Canadian Government Promises Review of Usage-Based Billing

Update: while writing this story it came to my attention (thanks to HarmlessBunny) that Canadian Industry Minister Tony Clement has called on the CRTC to reverse its decision to end unlimited internet access plans offered by smaller internet providers. If the CRTC does not back down from its decision on usage-based billing, Clement says the government will intervene. Further Clement said that the CRTC must "go back to the drawing board" on the issue – more from CBC here.

Original Story: Canadians have fought the good fight and the government is now acting on it. Following a loud and angry protest from Canadians and an appeal by one major ISP over usage-based billing, Canada’s Minister of Industry, Tony Clement, said the there would be a review of the policy implemented by the Canadian Radio-television and Telecommunications Commission (CRTC). The CRT recently approved Bell Canada’s usage-based billing plan for its Gateway Access Services (GAS) customers.

"I am aware that an appeal has been initiated by a market participant," said Clement. "As Canada’s Industry Minister, it is my job to encourage an innovative and competitive marketplace and to ensure that Canadian consumers have real choices in the services they purchase. I can assure that, as with any ruling, these decisions will be studied carefully to ensure that competition, innovation and consumers were all fairly considered."

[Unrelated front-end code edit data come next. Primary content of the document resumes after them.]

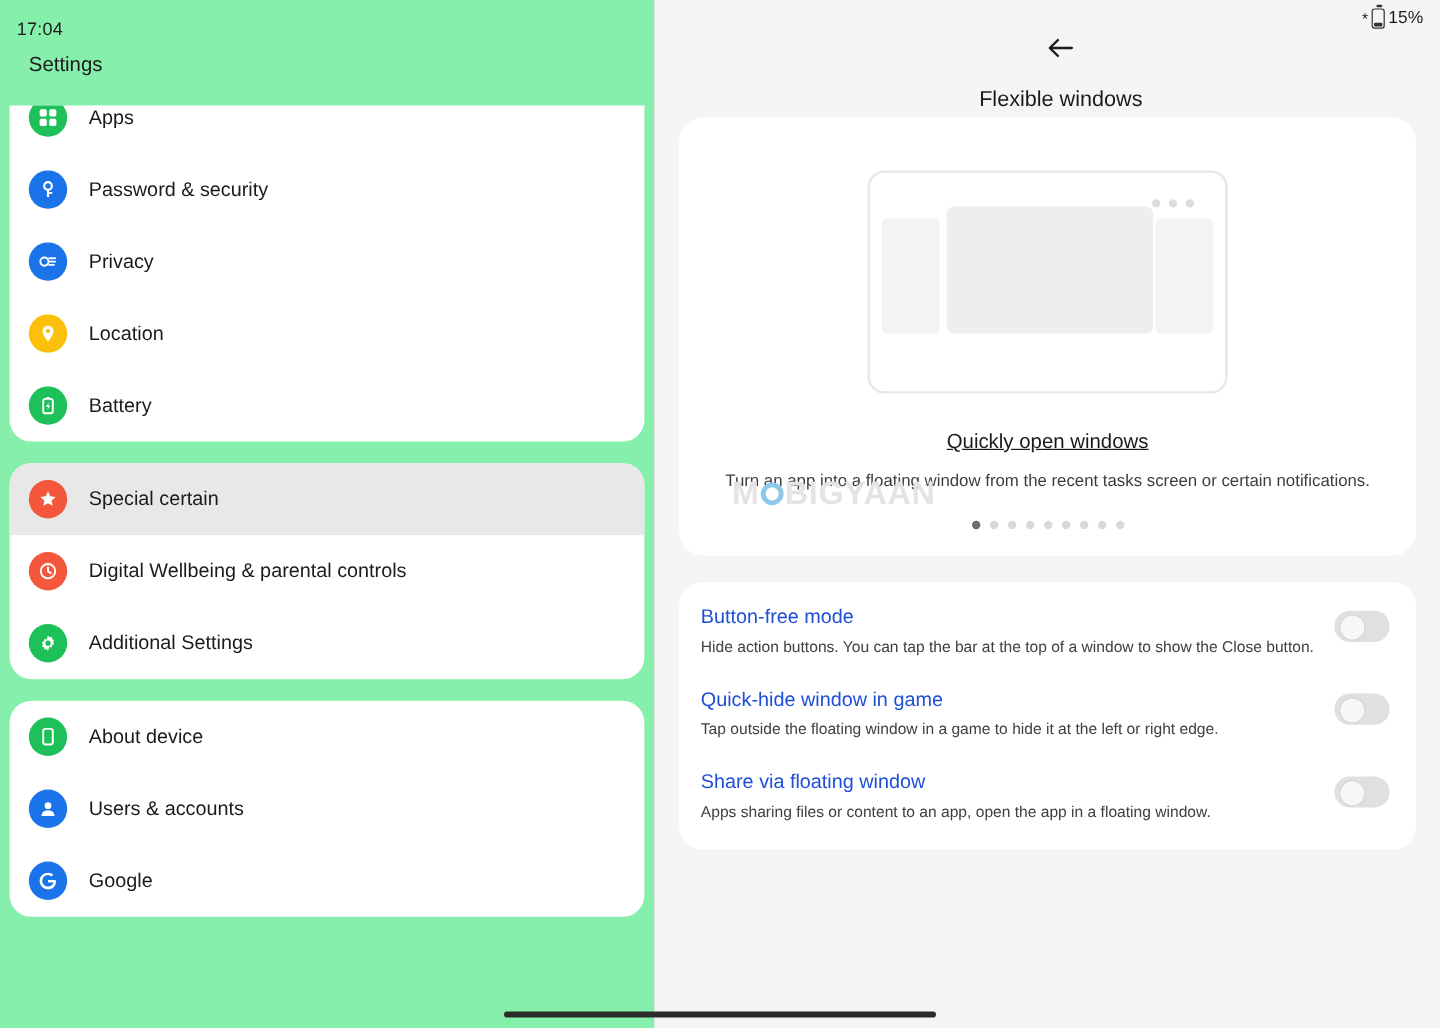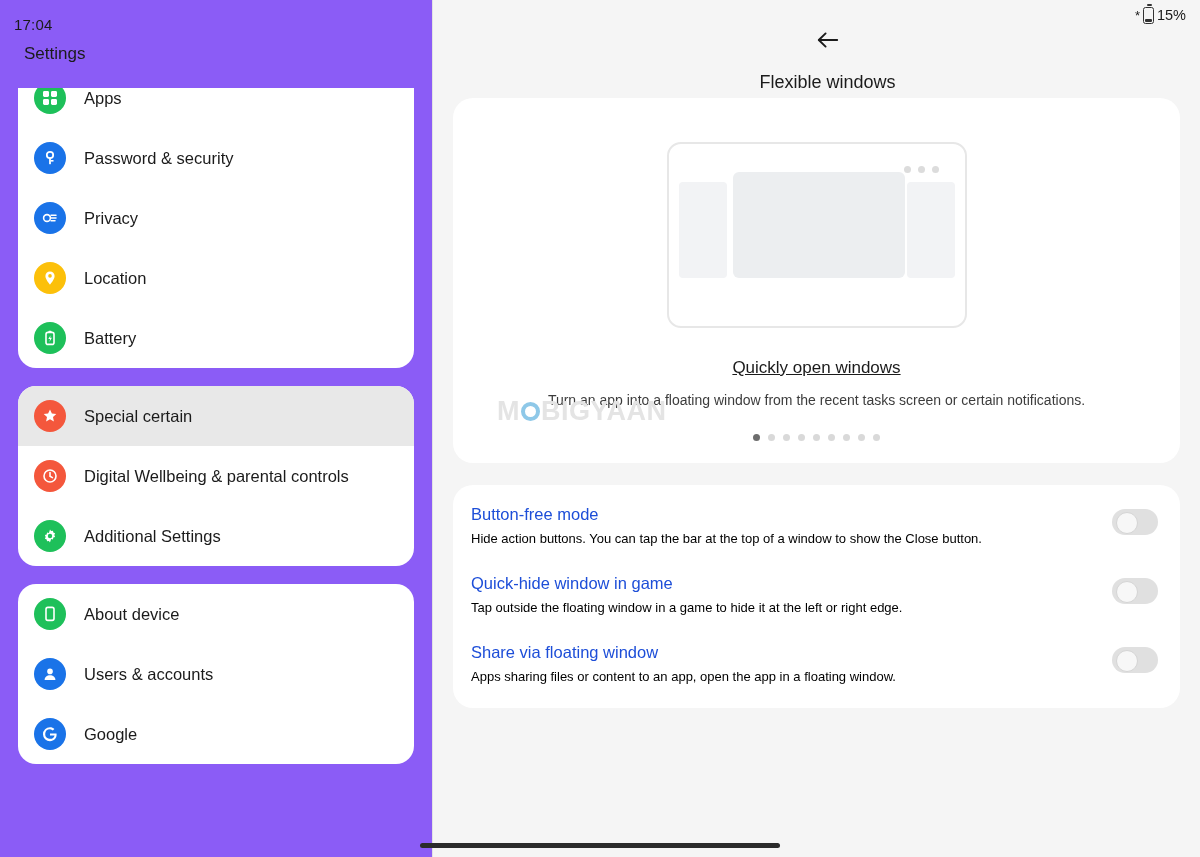--- a/index.html
+++ b/index.html
@@ -45,8 +45,8 @@
 
   
   .left {
-    width: 433px; height: 857px;
-    background: #8b5cf6;
+    width: 546px; height: 857px;
+    background: #86efac;
     position: relative;
     padding-top: 30px;
     border-right: 1px solid #e2e2e2;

"The Harper Government is committed to encouraging choice and competition in the wireless and Internet markets," added Clement. "Increased competition can lead to more choice, lower prices and better quality services for Canadians. We have always been clear on our policies in this regard and will continue on this path."

Some Canadians wonder why it took Clement until now to act. Some commentators that live in the region point out that he waited until ISPs rolled out data caps and usage plans before acting. The other problem is that Bell Canada is a major player in Canada’s broadband market that sells chunks of its bandwidth to smaller, regional companies that provide internet in the country. This means that there is no real competition in pricing because Gateway Access Services (GAS) customers have to defer that cost somewhere. This means that consumers are on the hook for it.

We will continue to follow this story as it develops.